The Wednesday action, the seventh straight move since Sept. 18,2007, could be the last one for a while as soaring energy and food prices heighten inflation concerns, according to analysts.

As a result of the Fed actions in the past seven months, the federal funds rate, which commercial banks charge each other on overnight loans, have been cut by a combined 3.25 percentage points.

The quarter-point rate cut would trigger a similar reduction in banks' prime lending rate, the benchmark for millions of consumer and business loans. That means borrowing costs for consumers and businesses would be lowered to 5 percent from 5.25 percent.

The Fed action came hours after a government report showed that the U.S. economy grew at an annual rate of 0.6 percent in the first three months of this year, the same pace as in the previous quarter but slightly stronger than the 0.2 percent growth rate forecast by analysts.

The growth paces in the past two quarter were far below the brisk 4.9 percent registered in the third quarter of last year. A growing number of economists believe the economy is in a recession and is indeed contracting now.

On the other hand, however, inflationary pressures are rising.

The government report also showed that core prices, which exclude volatile energy and food, rose at a rate of 2.2 percent in the first quarter. That was outside the Fed's comfort zone of one percent to 2 percent.

Analysts say that the Fed is walking a tightrope. It is trying to shore up economic growth and at the same time it is mindful that it can not let inflation get out of hand.

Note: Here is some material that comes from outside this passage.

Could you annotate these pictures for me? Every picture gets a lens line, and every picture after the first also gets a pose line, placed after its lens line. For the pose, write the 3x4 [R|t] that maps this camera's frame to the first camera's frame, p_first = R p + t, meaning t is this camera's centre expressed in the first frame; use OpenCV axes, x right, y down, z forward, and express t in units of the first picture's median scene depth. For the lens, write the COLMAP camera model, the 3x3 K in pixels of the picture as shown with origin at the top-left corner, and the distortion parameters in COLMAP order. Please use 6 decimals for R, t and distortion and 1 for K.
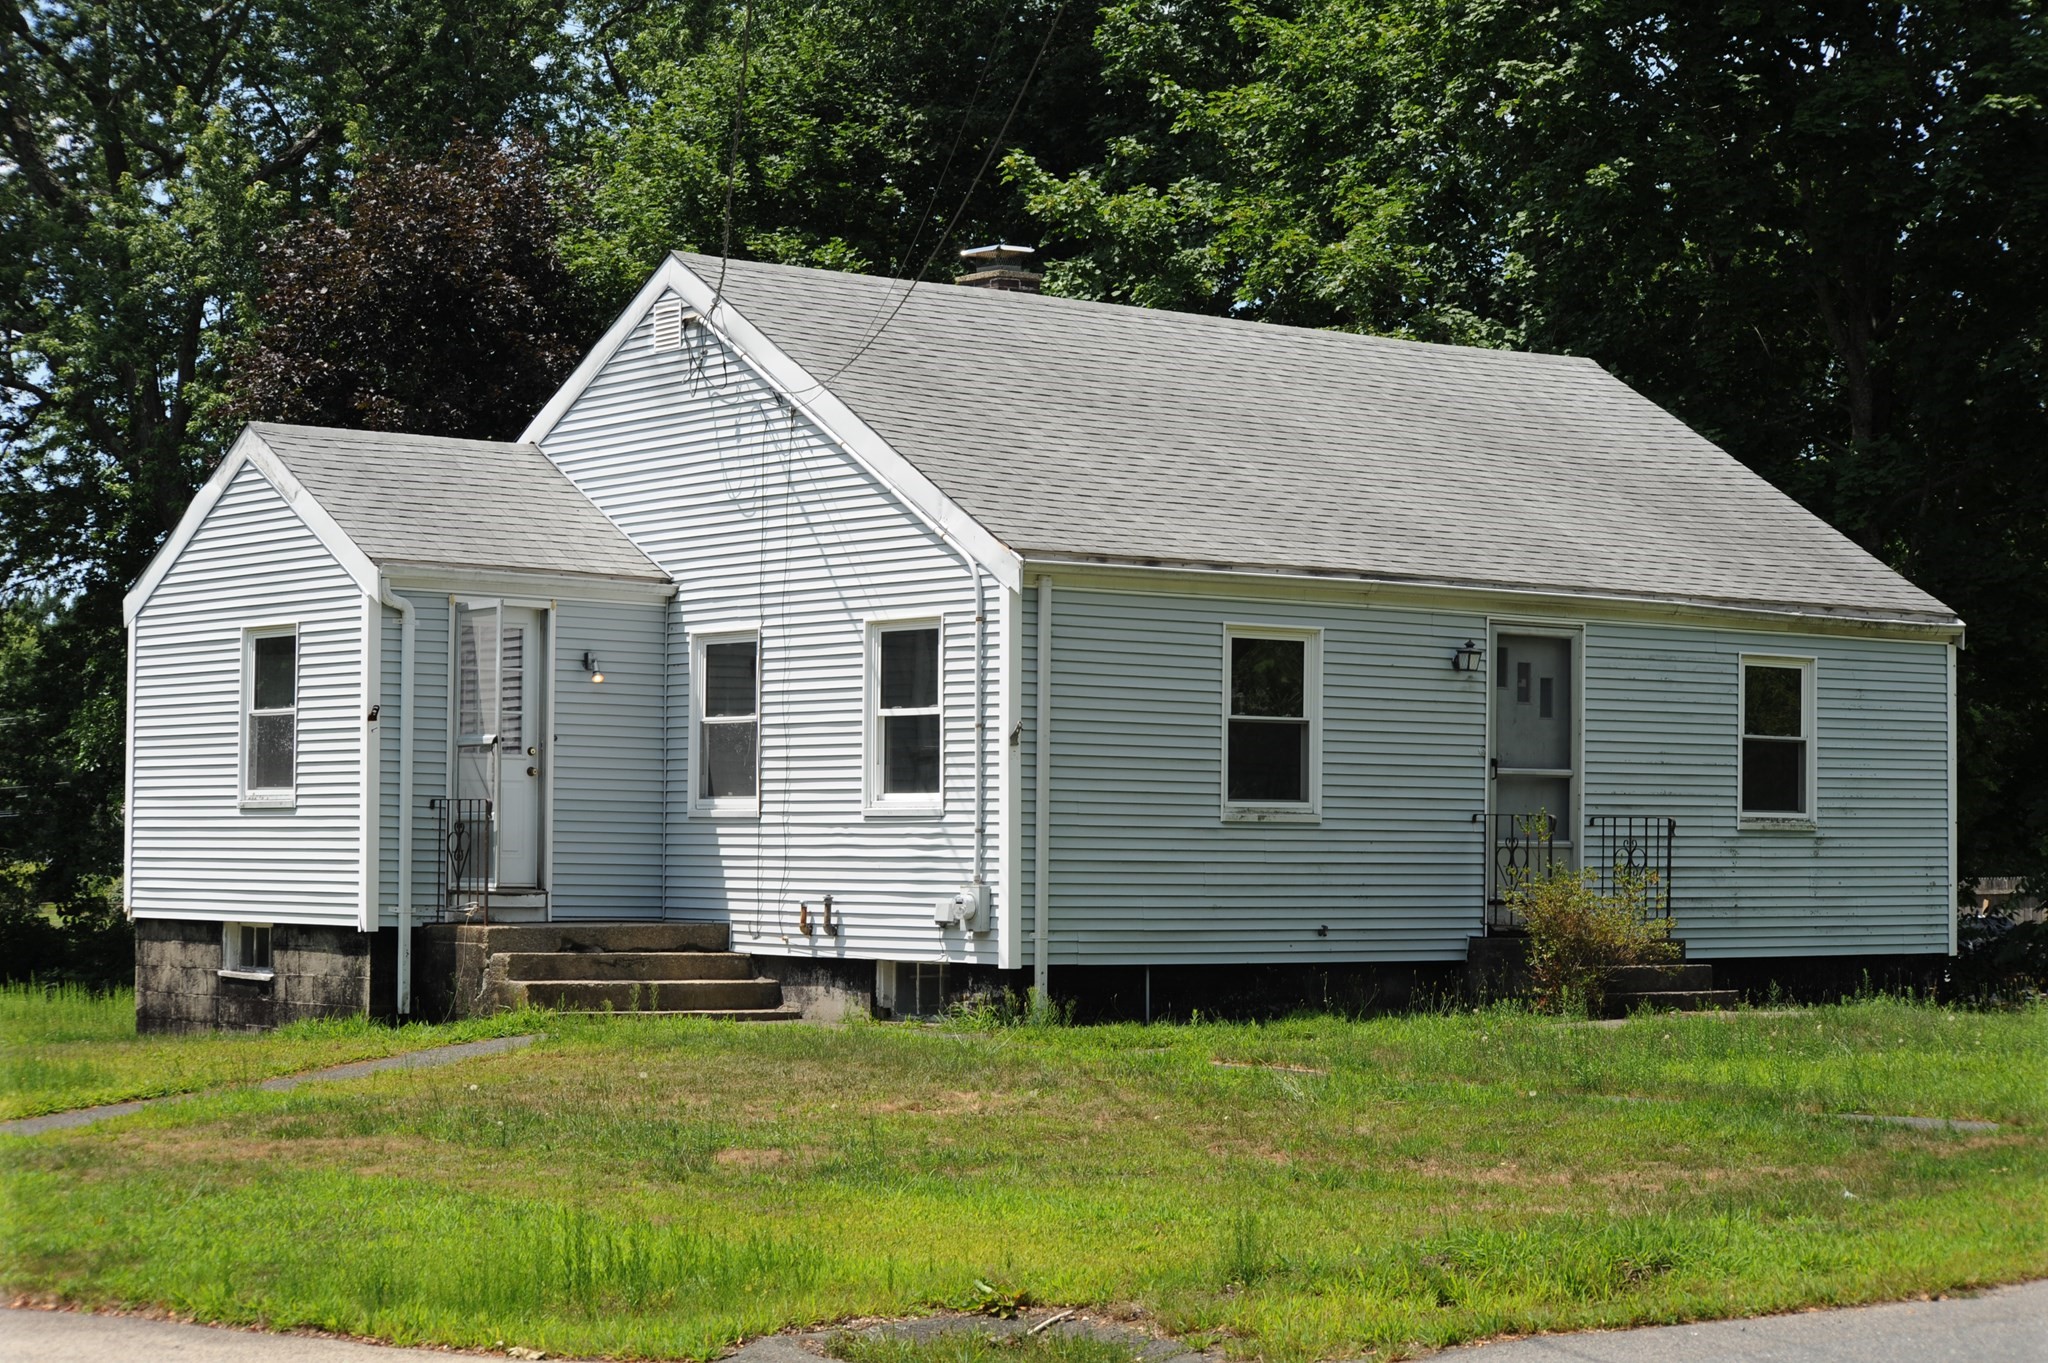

In a brief statement announcing the rate cut, the Fed said Wednesday that recent information indicates that "economic activity remains weak."

Household and business spending has been subdued and labor markets have softened further, it said. Financial markets remain under considerable stress, and tight credit conditions and the deepening housing contraction are likely to weigh on economic growth over the next few quarters.

While saying the central bank expected inflation to moderate incoming months, the Fed noted that "uncertainty about the inflation outlook remains high."

"It will be necessary to continue to monitor inflation developments carefully," it said.

The Fed also expressed its hope that interest rate cuts to date, combined with other measures to foster market liquidity, can "help to promote moderate growth over time and to mitigate risks to economic activity."

It will continue to monitor economic and financial developments and will "act as needed" to promote sustainable economic growth and price stability, the Fed said.

In a related action, the Fed unanimously approved a quarter percentage point reduction in the discount rate, the interest rate that the central bank charges to make direct loans to banks, to 2.25 percent.